Navigating The Grocery Store When You Don’t Speak The Language
Have you ever traveled to a country where you don’t speak the language? What about a country where the alphabet was different AND you don’t speak the language? On a recent trip to Uzbekistan for about six weeks, I bumped up against this pretty hard!
Uzbek’s speak Uzbek and Russian – Uzbek is Turkic, so the Latin alphabet is in place – however, being a post Soviet country, the lingua franka is Russian. Not that the Turkic letter style was going to help me when I didn’t speak Uzbek, but the transition from both language and alphabet was a little bit of a roadblock for me when grocery shopping.
Thankfully, Google Translate helped a LOT – as did taking Russian lessons via Duolingo (a free app you can download on your phone or tablet and practice wherever you are). You would be surprised how much of a language you pick up when you are totally immersed and no one speaks your language as a crutch.
When shopping for groceries, I could get by with some assistance. It felt like it took me forever since I had to translate many of the labels to make sure I was getting what I thought I was getting. You want to be careful, the dietary preferences and types of meat that are popular there may not be what you are used to in many western countries – Google it before you eat or buy it if you are not an adventurous eater.
The shops are relatively small. Many are little neighborhood bodegas with a few options (we’re talking maybe 3 or 4) for each item you may want. You are not going to find massive grocery stores conveniently located all throughout the metro area in Tashkent. You mainly do your shopping at these little corner stores, or travel to Samarkand Darvosa (a major mall in the center of the city) that has a large grocery store (complete with DIET Coke!!!!!) with more selection, a deli, a bakery, and some other options that you may not find at the corner stores. Again, Google translate is your friend – you can easily navigate with charades and google translate if you have to, but learning a few words (like numbers, colors, and types or meat or vegies) before you go will make your life a LOT easier.
There are a handful of larger grocery stores in various points across the city, but I generally just used my corner store for most things, and the larger grocery store for weekend runs when I had a little more time at my disposal. The stores are clean, brightly lit, and very similar to what western grocery store experiences are – with the exception of the smaller selection.
Take advantage of the fresh vegetables when they are in season – they are grown organically in country! The Fall brought some really amazing melons and vegetables to the markets and stores while the end of the harvest season was playing out. The food was fresh and flavorful with very little evidence of any types of chemical modifiers or growing methods – it was quite nice to not wonder what was in my food that I didn’t expect. I still followed the “boil it, peel it, cook it, or forget it” rule when eating vegies and fruits that I wasn’t familiar with, but had no trouble at all while in country.

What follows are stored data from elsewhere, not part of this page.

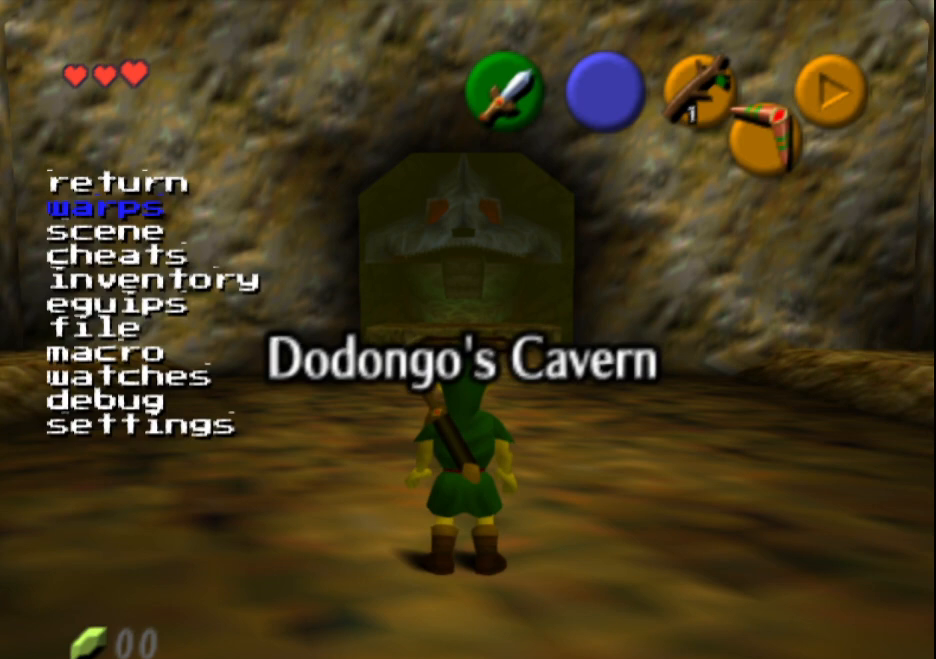
{"buttons": [], "left_stick": "center", "events": [[133, "SELECT", "up"]]}
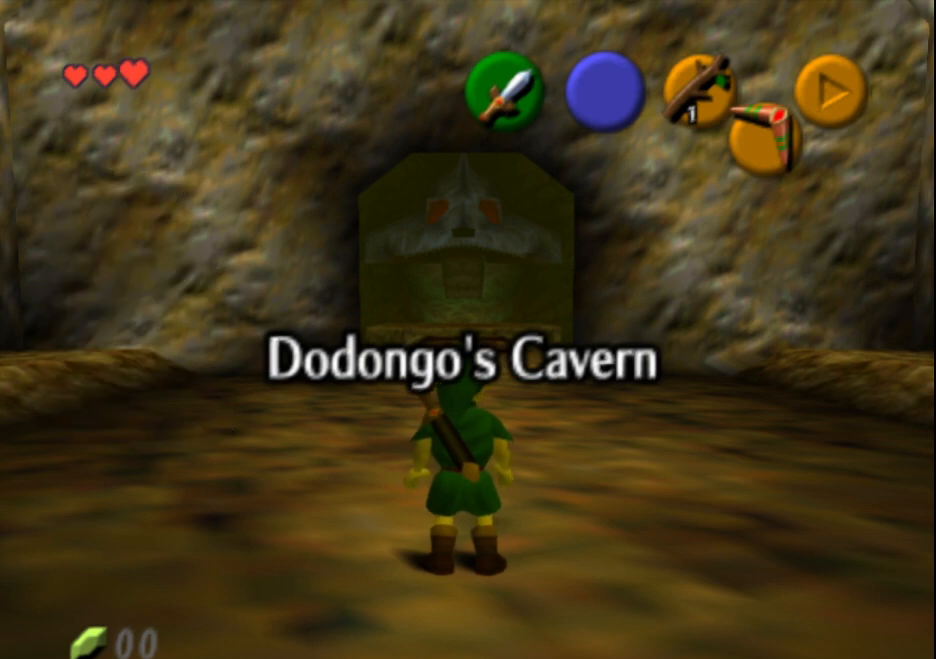
{"buttons": [], "left_stick": "center", "events": [[150, "DPAD_RIGHT", "down"], [267, "DPAD_RIGHT", "up"]]}
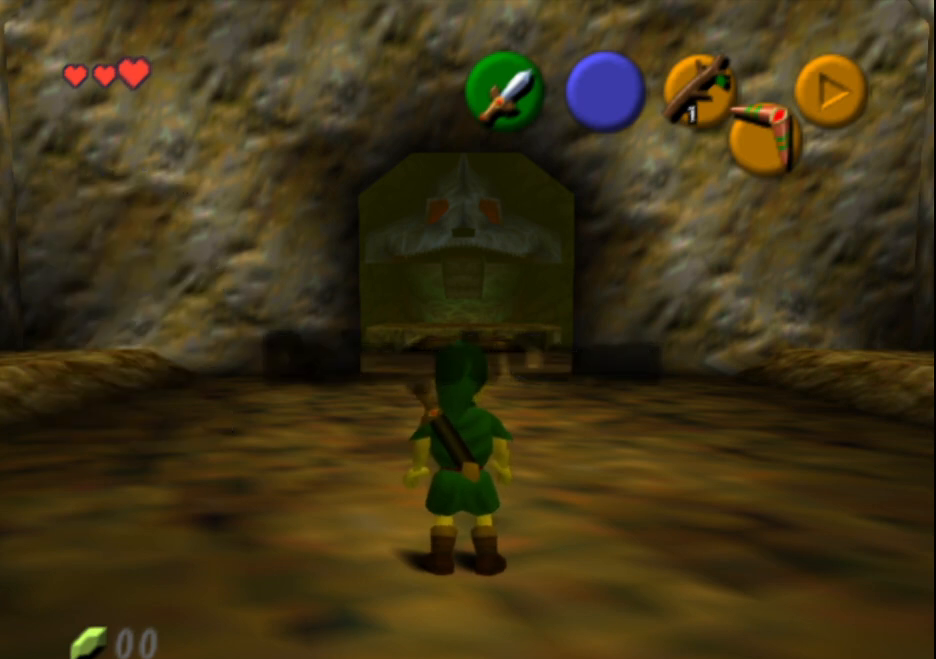
{"buttons": [], "left_stick": "center", "events": []}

Unlike in the grocery stores, going to the market alone can be a tremendously daunting experience. Grocery stores have clearly marked prices on their items, orderly isles, and no bargaining room. The markets (bazars) are completely unlike this! You can negotiate and bargain till your heart’s delight – of course you either have to speak the language or know someone who does to make this work in your favor. The Chorsu Market is located near the bustling heart of the city and is brimming with smells, sounds, and sites of a typical Central Asian market. Stacks of eggs and rows of nuts, beans, and vegetables are all beautifully arranged and lined up. There are also fresh salads (I loved the carrot based one as well as the noodle based ones), chickens, meat counters, spices, and even some gift items geared for tourists. There are so many people and the environment is so rapidly moving that the whole experience can be an overload for the senses. If you are lucky enough to have someone to navigate the markets with you like I was, the order in the chaos makes a lot more sense. If not, I wish you well!
If you are going to be in the country for less than two weeks, take the opportunity to eat out and experience the leisurely, friendly service that is part of the culture. Don’t expect them to check on your table constantly like American servers do, be prepared to politely hail them when needed. If you are going to be in country for more than a couple of weeks, you will want to familiarize yourself with the grocery stores and stock up on staples like bottled water and snacks for your hotel or flat – good coffee can be hard to find – the granules for instant are popular, but it can be had if you are willing to search for it. There are a ton of tea options that are also nice if you are a tea drinker like the majority of this country.
The bottom line is this – go in armed with knowledge and do the best you can. Most people are perfectly willing to help you if you need help, and the advent of Google translate’s mobile app is a game changer when you are traveling abroad. I found people to be very willing to teach me words and pronunciations, especially if I attempted them in one of the local languages first. If I was willing to try, make the mistake, and be willing to laugh at myself, people were very happy to help me learn. Like with most situations in life, a good attitude goes a long way!